A public announcement from 156 bc offers a reward of three talents of copper for the recapture of an eighteen-year-old Syrian-born slave named Hermon who has escaped from an Alexandria household; two talents to anyone who “points him out in a temple”; five if he is found “in the house of a substantial and actionable man.” The advertisement notes that Hermon “has taken with him three octa­drachms of coined gold, ten pearls, an iron ring…and is wearing a cloak and a loincloth”; that he has “a mole by the left side of the nose”; and that he is “tattooed on the right wrist with two barbaric letters.”

Miscellany Death

A Gettysburg resident, F. W. Biesecker, won the contract in 1863 to bury the Union dead, at the rate of $1.59 per corpse, in the town’s recently dedicated national cemetery.
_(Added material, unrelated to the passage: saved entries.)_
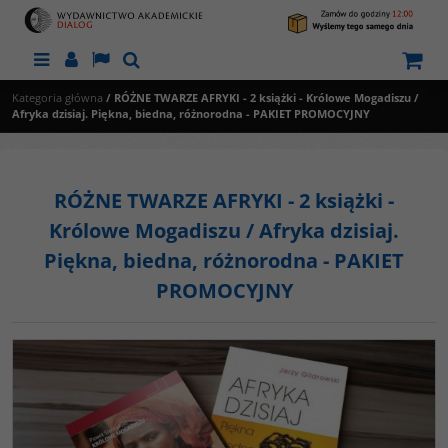
Menu
Panel
Lang
Szukaj
Kategoria główna
/
RÓŻNE TWARZE AFRYKI - 2 książki - Królowe Mogadiszu /
Afryka dzisiaj. Piękna, biedna, różnorodna - PAKIET PROMOCYJNY
RÓŻNE TWARZE AFRYKI - 2 książki -
Królowe Mogadiszu / Afryka dzisiaj.
Piękna, biedna, różnorodna - PAKIET
PROMOCYJNY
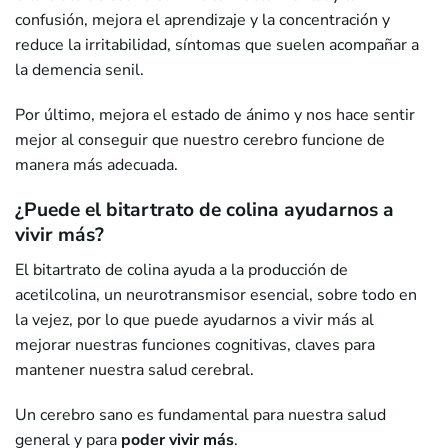
confusión, mejora el aprendizaje y la concentración y
reduce la irritabilidad, síntomas que suelen acompañar a
la demencia senil.
Por último, mejora el estado de ánimo y nos hace sentir
mejor al conseguir que nuestro cerebro funcione de
manera más adecuada.
¿Puede el bitartrato de colina ayudarnos a
vivir más?
El bitartrato de colina ayuda a la producción de
acetilcolina, un neurotransmisor esencial, sobre todo en
la vejez, por lo que puede ayudarnos a vivir más al
mejorar nuestras funciones cognitivas, claves para
mantener nuestra salud cerebral.
Un cerebro sano es fundamental para nuestra salud
general y para
poder vivir más
.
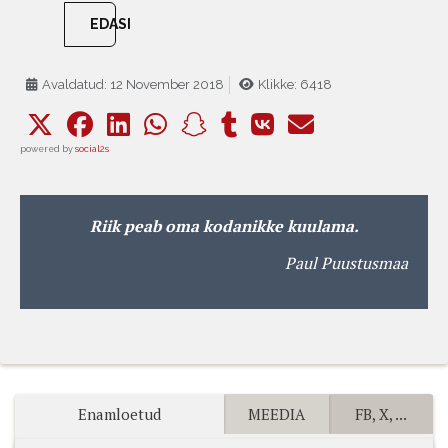
EDASI
Avaldatud: 12 November 2018
Klikke: 6418
powered by
social2s
Riik peab oma kodanikke kuulama.
Paul Puustusmaa
Enamloetud
MEEDIA
FB, X, ...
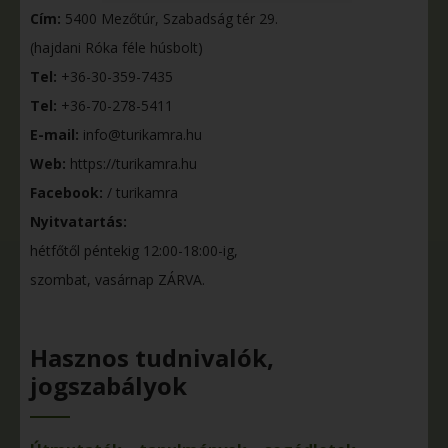
Cím:
5400 Mezőtúr, Szabadság tér 29.
(hajdani Róka féle húsbolt)
Tel:
+36-30-359-7435
Tel:
+36-70-278-5411
E-mail:
info@turikamra.hu
Web:
https://turikamra.hu
Facebook:
/ turikamra
Nyitvatartás:
hétfőtől péntekig 12:00-18:00-ig,
szombat, vasárnap ZÁRVA.
Hasznos tudnivalók,
jogszabályok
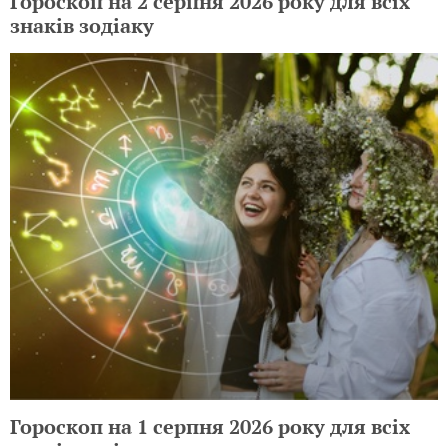
Гороскоп на 2 серпня 2026 року для всіх
знаків зодіаку
Гороскоп на 1 серпня 2026 року для всіх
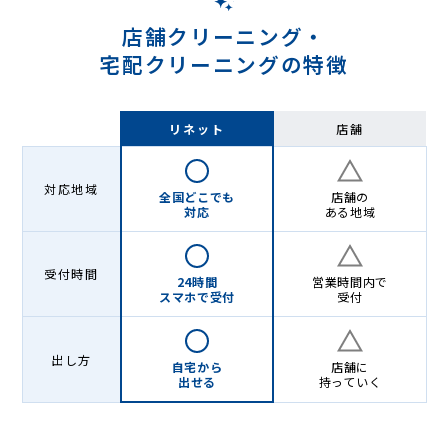
店舗クリーニング・
宅配クリーニングの特徴
リネット
店舗
対応地域
全国どこでも
店舗の
対応
ある地域
受付時間
24時間
営業時間内で
スマホで受付
受付
出し方
自宅から
店舗に
出せる
持っていく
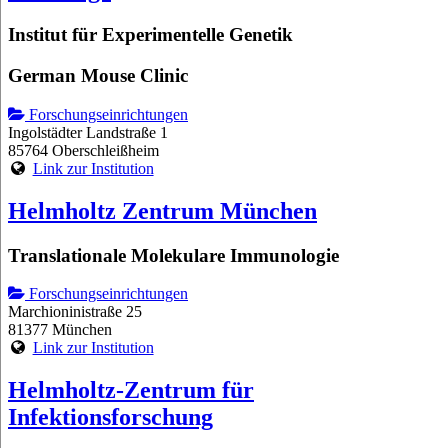
Institut für Experimentelle Genetik
German Mouse Clinic
Forschungseinrichtungen
Ingolstädter Landstraße 1
85764 Oberschleißheim
Link zur Institution
Helmholtz Zentrum München
Translationale Molekulare Immunologie
Forschungseinrichtungen
Marchioninistraße 25
81377 München
Link zur Institution
Helmholtz-Zentrum für
Infektionsforschung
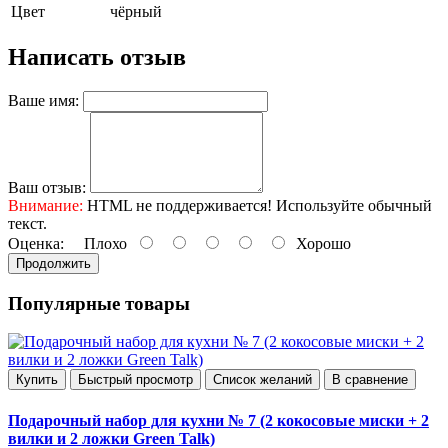
Цвет
чёрный
Написать отзыв
Ваше имя:
Ваш отзыв:
Внимание:
HTML не поддерживается! Используйте обычный
текст.
Оценка:
Плохо
Хорошо
Продолжить
Популярные товары
Купить
Быстрый просмотр
Список желаний
В сравнение
Подарочный набор для кухни № 7 (2 кокосовые миски + 2
вилки и 2 ложки Green Talk)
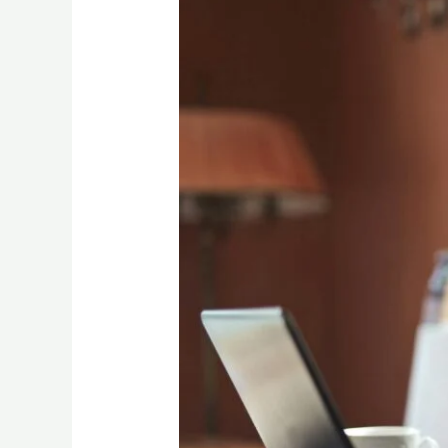
و
انواعه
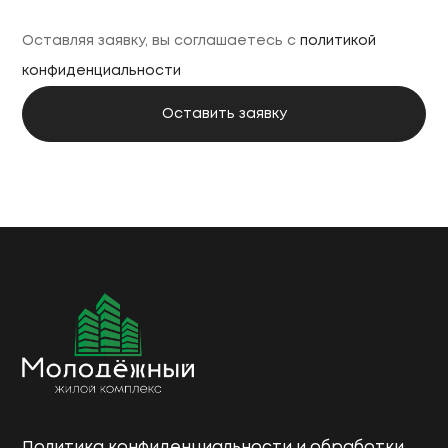
Оставляя заявку, вы соглашаетесь с
политикой
конфиденциальности
Политика конфиденциальности и обработки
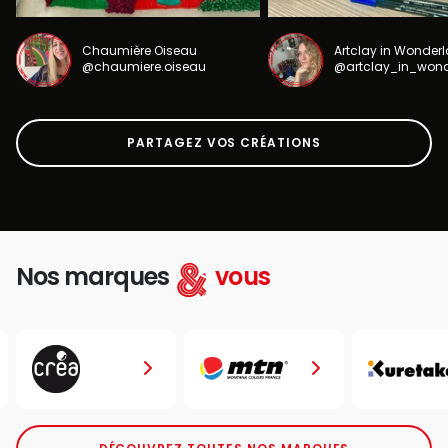
Chaumière Oiseau
Artclay in Wonder
@chaumiere.oiseau
@artclay_in_won
PARTAGEZ VOS CRÉATIONS
Nos marques
vous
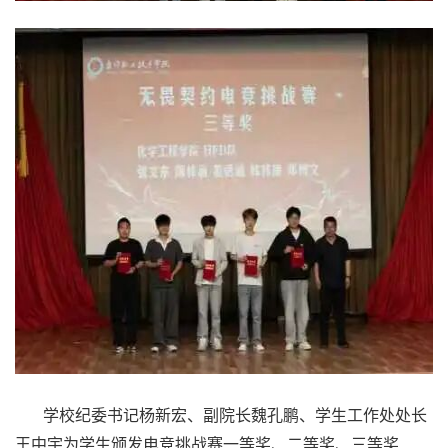
学校纪委书记杨新宏、副院长魏孔鹏、学生工作处处长
王中宇为学生颁发电竞挑战赛一等奖、二等奖、三等奖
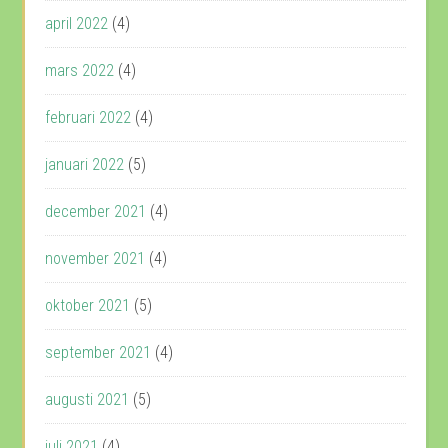
april 2022
(4)
mars 2022
(4)
februari 2022
(4)
januari 2022
(5)
december 2021
(4)
november 2021
(4)
oktober 2021
(5)
september 2021
(4)
augusti 2021
(5)
juli 2021
(4)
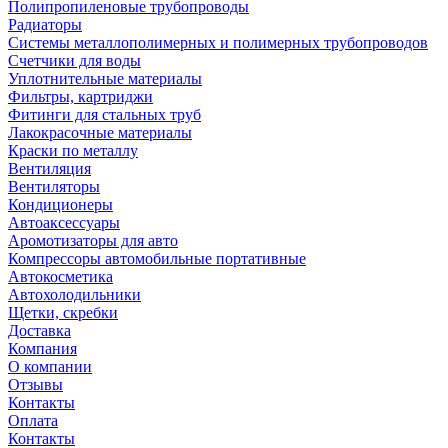
Полипропиленовые трубопроводы
Радиаторы
Системы металлополимерных и полимерных трубопроводов
Счетчики для воды
Уплотнительные материалы
Фильтры, картриджи
Фитинги для стальных труб
Лакокрасочные материалы
Краски по металлу
Вентиляция
Вентиляторы
Кондиционеры
Автоаксессуары
Аромотизаторы для авто
Компрессоры автомобильные портативные
Автокосметика
Автохолодильники
Щетки, скребки
Доставка
Компания
О компании
Отзывы
Контакты
Оплата
Контакты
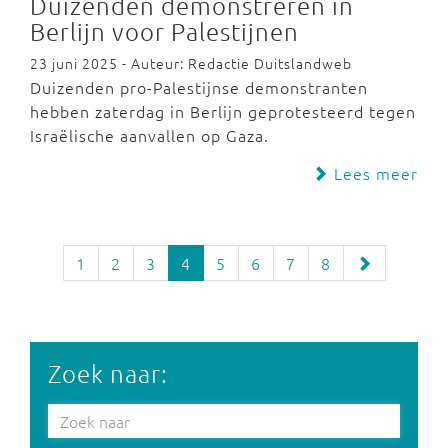
Duizenden demonstreren in
Berlijn voor Palestijnen
23 juni 2025 - Auteur: Redactie Duitslandweb
Duizenden pro-Palestijnse demonstranten
hebben zaterdag in Berlijn geprotesteerd tegen
Israëlische aanvallen op Gaza.
Lees meer
1
2
3
4
5
6
7
8
Zoek naar:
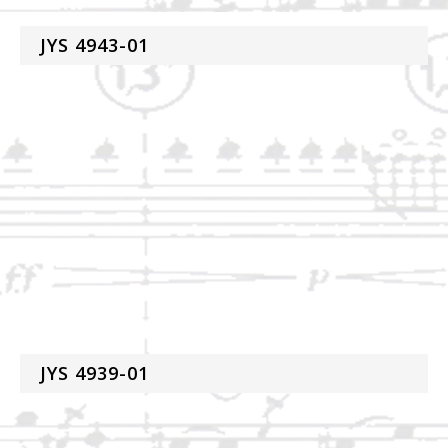
JYS 4943-01
JYS 4939-01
After the war, between 1865 and 1870, there were large-scale efforts to rebury all Union soldiers in national cemeteries; to separate them from Confederate corpses, workers assessed jacket color, shoe make, and cotton-underwear quality.

Miscellany Revolutions

A character in Stendhal’s The Red and the Black, which is set in the run-up to the July Revolution in France, says at one point, “Politics…is a stone tied round the neck of literature which submerges it in less than six months. Politics in the midst of imaginative matter is like a pistol shot in the middle of a concert. The noise is racking without being energetic. It does not harmonize with the sound of any instrument.”

Miscellany Climate

“Not one cent for scenery,” Republican House Speaker Joseph Gurney Cannon said in opposition to President Theodore Roosevelt’s conservation agenda. In 1965 President Lyndon Johnson, at the signing of a conservation bill, said, “Today we are repealing Cannon’s law.”

Miscellany Music

In her journal about life as a lady-in-waiting at Heian court, Sei Shonagon expresses her delight in men who keep a transverse flute tucked away in the breast of their robes. “There really is nothing more marvelous,” she writes. “And it’s delightful to discover beside your pillow at daybreak the handsome flute that your lover has inadvertently left behind him.”